What you need to do: What lines of the data hold the string "labels"? Pull each one out.

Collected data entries
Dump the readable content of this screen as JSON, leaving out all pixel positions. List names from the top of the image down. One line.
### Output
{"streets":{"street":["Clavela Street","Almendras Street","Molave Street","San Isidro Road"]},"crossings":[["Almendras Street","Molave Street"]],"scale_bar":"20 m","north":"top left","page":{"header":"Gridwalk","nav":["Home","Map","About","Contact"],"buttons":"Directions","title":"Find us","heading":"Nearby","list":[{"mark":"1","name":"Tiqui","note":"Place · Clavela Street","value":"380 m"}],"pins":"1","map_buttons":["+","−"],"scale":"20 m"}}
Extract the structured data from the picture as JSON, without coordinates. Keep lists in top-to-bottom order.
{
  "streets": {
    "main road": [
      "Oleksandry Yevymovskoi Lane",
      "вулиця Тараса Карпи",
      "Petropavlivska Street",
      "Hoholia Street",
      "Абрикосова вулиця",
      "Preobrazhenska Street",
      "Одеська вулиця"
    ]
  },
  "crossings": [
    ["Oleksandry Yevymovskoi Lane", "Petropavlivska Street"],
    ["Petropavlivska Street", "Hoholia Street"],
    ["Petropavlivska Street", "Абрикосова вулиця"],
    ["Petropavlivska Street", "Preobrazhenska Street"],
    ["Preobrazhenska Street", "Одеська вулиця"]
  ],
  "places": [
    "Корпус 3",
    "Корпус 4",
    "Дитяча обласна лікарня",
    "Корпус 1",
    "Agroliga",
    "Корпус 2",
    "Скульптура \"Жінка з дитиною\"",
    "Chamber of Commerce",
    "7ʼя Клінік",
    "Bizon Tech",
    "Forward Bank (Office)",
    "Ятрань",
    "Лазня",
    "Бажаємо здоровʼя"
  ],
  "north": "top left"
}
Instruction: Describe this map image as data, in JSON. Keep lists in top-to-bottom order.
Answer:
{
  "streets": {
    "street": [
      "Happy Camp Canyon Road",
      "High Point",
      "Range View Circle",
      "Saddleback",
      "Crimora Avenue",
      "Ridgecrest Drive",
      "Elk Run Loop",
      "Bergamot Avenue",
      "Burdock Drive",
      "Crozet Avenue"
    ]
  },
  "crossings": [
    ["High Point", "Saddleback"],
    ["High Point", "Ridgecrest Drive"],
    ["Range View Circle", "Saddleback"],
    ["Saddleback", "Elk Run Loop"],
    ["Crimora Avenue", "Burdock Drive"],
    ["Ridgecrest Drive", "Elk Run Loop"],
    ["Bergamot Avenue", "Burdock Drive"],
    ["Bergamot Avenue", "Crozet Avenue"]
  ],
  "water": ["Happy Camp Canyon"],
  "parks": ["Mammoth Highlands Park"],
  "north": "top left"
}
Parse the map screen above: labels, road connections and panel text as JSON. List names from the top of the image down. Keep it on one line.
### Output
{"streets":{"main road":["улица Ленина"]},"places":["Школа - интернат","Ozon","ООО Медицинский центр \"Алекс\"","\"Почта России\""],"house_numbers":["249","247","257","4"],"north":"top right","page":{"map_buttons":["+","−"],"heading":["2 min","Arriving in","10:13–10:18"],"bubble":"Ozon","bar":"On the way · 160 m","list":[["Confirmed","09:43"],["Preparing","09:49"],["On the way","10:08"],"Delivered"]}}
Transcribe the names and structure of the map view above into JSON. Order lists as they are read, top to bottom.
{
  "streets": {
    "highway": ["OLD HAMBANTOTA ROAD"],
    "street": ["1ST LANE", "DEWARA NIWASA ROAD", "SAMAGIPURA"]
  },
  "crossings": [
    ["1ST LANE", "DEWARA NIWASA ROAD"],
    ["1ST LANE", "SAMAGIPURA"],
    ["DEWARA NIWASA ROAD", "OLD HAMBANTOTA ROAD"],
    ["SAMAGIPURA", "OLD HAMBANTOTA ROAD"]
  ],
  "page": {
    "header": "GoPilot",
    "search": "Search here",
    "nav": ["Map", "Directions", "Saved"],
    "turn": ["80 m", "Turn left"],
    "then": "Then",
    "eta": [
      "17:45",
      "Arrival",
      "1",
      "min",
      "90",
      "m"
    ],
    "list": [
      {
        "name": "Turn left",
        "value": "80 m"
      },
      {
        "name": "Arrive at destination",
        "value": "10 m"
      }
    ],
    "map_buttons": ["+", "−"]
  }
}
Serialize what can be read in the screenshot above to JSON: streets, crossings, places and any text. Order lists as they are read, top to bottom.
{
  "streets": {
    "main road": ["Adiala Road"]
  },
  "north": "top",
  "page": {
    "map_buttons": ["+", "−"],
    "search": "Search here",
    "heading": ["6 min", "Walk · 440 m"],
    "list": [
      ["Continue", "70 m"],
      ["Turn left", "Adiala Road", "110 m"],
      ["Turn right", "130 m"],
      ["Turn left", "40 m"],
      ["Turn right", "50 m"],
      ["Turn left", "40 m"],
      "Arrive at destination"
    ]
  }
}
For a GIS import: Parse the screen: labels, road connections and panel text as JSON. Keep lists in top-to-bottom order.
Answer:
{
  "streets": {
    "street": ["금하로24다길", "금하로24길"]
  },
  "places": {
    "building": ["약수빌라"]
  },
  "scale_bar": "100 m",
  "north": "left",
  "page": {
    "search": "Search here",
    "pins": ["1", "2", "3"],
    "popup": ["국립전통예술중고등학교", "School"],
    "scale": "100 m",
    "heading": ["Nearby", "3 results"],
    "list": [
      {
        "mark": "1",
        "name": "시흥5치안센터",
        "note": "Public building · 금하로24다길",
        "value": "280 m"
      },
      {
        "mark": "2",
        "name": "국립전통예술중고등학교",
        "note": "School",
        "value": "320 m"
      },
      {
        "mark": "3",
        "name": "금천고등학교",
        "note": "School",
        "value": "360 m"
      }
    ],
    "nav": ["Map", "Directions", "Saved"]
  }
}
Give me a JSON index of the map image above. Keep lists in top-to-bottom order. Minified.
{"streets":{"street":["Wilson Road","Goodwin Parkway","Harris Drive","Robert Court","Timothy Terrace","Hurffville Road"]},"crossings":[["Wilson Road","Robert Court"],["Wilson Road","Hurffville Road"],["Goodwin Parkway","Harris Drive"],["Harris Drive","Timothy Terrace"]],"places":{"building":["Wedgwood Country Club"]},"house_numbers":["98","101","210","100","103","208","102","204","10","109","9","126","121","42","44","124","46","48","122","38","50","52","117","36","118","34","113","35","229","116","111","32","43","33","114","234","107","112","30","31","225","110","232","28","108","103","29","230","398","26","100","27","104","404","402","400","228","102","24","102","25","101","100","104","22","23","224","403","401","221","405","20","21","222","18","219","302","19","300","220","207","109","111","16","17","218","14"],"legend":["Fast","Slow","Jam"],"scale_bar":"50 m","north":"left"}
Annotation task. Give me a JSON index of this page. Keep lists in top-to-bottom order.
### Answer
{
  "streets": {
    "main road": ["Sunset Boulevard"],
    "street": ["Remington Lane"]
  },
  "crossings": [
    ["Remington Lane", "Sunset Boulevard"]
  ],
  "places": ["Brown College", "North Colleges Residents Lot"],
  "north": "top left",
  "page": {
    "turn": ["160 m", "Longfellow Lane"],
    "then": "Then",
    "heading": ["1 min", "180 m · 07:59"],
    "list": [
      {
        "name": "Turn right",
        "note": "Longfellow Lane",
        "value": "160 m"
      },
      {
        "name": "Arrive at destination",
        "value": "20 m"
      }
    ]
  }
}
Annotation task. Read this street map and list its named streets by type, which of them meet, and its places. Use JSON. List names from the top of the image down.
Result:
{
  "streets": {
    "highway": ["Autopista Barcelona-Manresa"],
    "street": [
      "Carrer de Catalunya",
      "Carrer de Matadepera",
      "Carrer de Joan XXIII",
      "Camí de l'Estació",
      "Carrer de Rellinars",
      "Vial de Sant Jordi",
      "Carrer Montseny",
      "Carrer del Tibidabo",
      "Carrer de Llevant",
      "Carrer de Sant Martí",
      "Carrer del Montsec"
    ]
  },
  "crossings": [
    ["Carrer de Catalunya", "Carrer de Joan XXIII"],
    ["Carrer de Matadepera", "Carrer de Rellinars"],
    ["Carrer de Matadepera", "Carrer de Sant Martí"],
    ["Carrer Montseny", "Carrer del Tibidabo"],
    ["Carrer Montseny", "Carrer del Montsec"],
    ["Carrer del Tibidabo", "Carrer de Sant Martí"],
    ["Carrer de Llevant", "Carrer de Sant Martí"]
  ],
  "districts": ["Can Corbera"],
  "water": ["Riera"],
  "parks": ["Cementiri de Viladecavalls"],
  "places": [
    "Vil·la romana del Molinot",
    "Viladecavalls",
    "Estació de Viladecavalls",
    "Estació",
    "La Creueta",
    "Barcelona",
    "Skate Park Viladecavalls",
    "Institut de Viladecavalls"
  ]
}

Written response:
Parse the map screen above: labels, road connections and panel text as JSON. List names from the top of the image down. Keep it on one line.
For a GIS import: Parse the screen: labels, road connections and panel text as JSON. Keep lists in top-to-bottom order.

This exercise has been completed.